Page segmentation data:
____________________

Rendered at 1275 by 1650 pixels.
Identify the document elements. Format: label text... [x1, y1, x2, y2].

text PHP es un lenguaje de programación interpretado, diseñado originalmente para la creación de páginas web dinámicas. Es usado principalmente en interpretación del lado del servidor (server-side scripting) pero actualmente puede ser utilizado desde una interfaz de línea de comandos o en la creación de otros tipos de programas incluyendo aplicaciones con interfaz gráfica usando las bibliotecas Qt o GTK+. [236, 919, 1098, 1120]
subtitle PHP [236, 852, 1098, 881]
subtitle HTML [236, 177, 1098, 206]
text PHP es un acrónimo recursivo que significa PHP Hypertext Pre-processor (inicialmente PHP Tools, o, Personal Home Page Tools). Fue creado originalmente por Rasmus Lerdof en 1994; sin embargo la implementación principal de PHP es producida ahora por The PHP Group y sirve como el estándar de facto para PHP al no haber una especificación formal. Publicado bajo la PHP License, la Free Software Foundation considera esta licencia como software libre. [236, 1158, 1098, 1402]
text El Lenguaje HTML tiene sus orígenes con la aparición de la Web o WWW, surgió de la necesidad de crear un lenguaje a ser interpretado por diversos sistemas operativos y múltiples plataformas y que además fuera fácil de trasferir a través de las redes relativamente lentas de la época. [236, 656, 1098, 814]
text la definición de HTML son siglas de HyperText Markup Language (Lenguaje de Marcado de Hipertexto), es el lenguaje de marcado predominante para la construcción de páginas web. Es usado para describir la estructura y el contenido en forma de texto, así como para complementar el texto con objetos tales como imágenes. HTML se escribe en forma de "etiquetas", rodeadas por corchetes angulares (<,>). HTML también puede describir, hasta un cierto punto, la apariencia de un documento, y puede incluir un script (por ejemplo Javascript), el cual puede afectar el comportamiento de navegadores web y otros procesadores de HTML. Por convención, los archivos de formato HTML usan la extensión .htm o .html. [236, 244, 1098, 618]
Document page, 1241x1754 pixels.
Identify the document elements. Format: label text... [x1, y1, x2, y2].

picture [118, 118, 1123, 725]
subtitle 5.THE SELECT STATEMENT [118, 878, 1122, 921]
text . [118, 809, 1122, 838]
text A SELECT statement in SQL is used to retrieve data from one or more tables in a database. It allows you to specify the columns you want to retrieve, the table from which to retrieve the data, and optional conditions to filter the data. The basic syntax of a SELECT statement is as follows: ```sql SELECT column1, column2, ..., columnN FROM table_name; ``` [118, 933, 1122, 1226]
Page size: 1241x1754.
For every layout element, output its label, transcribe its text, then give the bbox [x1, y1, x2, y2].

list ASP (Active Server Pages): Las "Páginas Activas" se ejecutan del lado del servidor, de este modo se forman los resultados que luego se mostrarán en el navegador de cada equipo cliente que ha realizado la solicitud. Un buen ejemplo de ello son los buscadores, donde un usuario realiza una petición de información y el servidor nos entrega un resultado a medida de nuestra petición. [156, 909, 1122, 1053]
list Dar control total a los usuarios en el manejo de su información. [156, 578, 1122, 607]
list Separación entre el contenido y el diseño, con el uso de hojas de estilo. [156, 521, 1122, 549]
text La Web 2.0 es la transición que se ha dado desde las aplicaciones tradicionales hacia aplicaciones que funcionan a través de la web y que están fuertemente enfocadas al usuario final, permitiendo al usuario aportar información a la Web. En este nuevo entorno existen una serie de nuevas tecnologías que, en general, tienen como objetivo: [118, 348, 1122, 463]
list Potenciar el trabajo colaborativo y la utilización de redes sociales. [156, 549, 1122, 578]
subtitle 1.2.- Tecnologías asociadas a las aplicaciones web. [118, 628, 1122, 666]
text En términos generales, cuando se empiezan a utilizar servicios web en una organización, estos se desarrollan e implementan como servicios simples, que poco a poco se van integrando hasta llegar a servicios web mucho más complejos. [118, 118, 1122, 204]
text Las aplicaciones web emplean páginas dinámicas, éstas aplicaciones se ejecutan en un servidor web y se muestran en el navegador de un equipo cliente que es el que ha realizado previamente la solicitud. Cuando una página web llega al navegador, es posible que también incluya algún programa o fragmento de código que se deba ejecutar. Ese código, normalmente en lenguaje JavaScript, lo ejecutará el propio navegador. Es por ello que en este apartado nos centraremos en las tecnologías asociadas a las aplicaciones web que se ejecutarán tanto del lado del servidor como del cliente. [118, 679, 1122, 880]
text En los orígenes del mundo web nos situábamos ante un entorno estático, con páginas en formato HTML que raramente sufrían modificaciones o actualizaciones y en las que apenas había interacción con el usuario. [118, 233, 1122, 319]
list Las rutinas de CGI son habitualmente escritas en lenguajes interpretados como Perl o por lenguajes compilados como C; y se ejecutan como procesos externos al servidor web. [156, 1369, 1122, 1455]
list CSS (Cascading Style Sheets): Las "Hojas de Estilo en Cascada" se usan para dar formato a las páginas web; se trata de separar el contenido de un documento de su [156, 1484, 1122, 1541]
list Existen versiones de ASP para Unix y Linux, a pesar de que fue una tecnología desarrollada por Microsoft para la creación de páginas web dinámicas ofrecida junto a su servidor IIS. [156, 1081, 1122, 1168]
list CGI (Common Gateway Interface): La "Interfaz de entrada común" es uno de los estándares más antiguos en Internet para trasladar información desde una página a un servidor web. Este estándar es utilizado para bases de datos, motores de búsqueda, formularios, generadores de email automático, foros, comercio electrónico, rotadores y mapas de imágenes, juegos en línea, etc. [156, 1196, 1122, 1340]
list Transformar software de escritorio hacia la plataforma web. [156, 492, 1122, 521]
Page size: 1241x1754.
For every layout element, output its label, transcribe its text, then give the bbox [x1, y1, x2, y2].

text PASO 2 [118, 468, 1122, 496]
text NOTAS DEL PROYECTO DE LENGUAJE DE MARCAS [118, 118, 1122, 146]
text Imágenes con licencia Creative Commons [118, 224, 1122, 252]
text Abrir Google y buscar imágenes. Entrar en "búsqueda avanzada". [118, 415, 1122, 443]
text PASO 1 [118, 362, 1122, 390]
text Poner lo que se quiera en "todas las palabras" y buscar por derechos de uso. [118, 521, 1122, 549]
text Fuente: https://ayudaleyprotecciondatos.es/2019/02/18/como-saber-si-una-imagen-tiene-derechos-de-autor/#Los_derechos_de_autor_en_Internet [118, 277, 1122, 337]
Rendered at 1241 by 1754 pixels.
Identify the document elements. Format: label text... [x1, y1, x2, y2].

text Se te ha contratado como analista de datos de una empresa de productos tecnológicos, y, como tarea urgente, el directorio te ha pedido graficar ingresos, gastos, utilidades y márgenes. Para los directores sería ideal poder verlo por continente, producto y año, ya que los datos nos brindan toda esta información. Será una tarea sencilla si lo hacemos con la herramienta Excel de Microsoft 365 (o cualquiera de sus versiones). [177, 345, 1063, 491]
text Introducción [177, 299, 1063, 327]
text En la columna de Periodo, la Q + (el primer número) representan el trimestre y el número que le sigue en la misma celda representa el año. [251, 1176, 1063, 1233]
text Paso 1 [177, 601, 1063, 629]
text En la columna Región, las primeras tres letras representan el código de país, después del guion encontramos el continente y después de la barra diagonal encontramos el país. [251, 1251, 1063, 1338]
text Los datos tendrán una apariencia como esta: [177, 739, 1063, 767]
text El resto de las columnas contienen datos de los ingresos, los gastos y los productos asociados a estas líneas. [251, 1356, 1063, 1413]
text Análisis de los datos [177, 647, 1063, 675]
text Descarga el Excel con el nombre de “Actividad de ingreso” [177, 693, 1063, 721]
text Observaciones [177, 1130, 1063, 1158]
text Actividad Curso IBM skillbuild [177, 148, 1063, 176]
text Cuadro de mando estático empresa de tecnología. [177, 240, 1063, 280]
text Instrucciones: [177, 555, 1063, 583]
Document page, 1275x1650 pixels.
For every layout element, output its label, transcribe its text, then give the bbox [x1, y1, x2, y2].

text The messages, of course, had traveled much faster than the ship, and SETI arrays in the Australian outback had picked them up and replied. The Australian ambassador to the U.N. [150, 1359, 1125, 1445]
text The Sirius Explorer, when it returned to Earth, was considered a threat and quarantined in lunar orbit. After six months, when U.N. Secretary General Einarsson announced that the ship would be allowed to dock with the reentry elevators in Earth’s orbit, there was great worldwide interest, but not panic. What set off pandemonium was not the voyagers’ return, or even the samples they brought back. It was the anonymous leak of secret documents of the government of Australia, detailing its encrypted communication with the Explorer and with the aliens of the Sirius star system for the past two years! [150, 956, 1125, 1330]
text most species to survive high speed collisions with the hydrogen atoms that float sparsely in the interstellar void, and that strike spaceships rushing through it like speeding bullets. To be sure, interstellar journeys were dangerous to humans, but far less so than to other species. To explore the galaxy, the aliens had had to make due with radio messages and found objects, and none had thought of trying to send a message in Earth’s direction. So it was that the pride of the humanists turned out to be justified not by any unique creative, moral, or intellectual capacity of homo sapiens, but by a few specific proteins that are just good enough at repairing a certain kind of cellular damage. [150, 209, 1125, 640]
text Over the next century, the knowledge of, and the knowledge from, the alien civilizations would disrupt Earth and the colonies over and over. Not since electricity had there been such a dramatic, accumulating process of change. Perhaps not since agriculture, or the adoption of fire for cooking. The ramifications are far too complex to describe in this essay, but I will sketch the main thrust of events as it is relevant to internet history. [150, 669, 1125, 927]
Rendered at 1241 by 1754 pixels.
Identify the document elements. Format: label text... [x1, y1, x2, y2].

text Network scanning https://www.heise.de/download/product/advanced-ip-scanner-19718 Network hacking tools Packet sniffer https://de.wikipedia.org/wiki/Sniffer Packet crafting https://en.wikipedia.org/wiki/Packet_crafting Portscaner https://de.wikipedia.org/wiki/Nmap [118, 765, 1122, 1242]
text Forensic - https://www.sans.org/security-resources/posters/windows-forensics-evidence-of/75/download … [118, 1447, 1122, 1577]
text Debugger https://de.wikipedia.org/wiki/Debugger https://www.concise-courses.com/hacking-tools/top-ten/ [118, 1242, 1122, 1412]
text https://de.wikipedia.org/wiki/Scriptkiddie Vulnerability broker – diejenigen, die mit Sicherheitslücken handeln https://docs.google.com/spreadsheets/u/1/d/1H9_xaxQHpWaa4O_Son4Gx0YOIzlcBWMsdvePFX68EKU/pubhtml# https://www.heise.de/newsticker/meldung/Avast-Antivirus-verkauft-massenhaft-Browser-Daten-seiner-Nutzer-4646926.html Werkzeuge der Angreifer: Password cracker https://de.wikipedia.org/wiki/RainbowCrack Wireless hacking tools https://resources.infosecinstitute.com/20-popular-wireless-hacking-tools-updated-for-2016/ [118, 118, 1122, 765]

____________________

Your task
Find the lines above that include the string "hacia" and copy them.

Exercise result
text La Web 2.0 es la transición que se ha dado desde las aplicaciones tradicionales hacia aplicaciones que funcionan a través de la web y que están fuertemente enfocadas al usuario final, permitiendo al usuario aportar información a la Web. En este nuevo entorno existen una serie de nuevas tecnologías que, en general, tienen como objetivo: [118, 348, 1122, 463]
list Transformar software de escritorio hacia la plataforma web. [156, 492, 1122, 521]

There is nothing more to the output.